■ **INSTRUCTIONS TO FOLLOW**:
Which lines run from the one containing "- notepad [1187,589,1293,639]" through the end of the entries? Restate them word for word, and only those.

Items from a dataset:

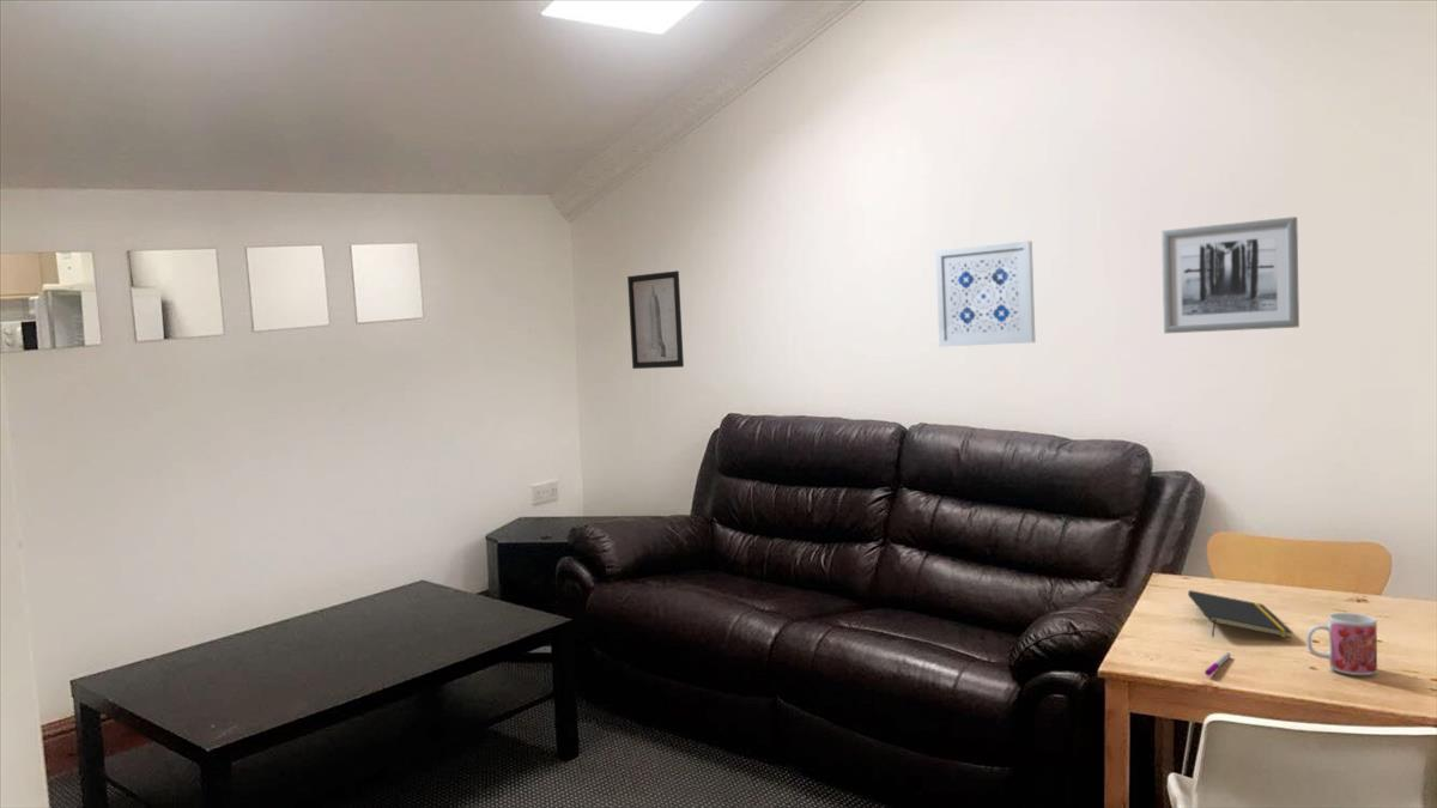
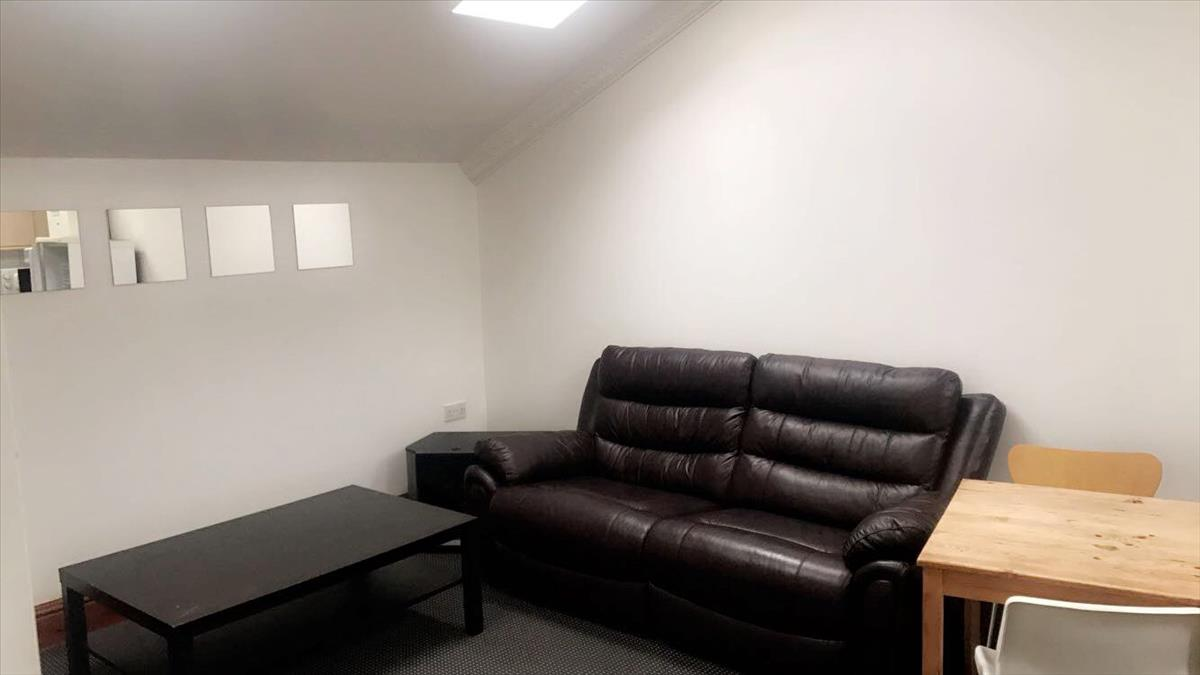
- mug [1305,612,1378,676]
- notepad [1187,589,1293,639]
- wall art [626,269,685,370]
- wall art [934,239,1036,348]
- wall art [1160,215,1300,334]
- pen [1203,651,1232,678]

■ **TASK RESPONSE**:
- notepad [1187,589,1293,639]
- wall art [626,269,685,370]
- wall art [934,239,1036,348]
- wall art [1160,215,1300,334]
- pen [1203,651,1232,678]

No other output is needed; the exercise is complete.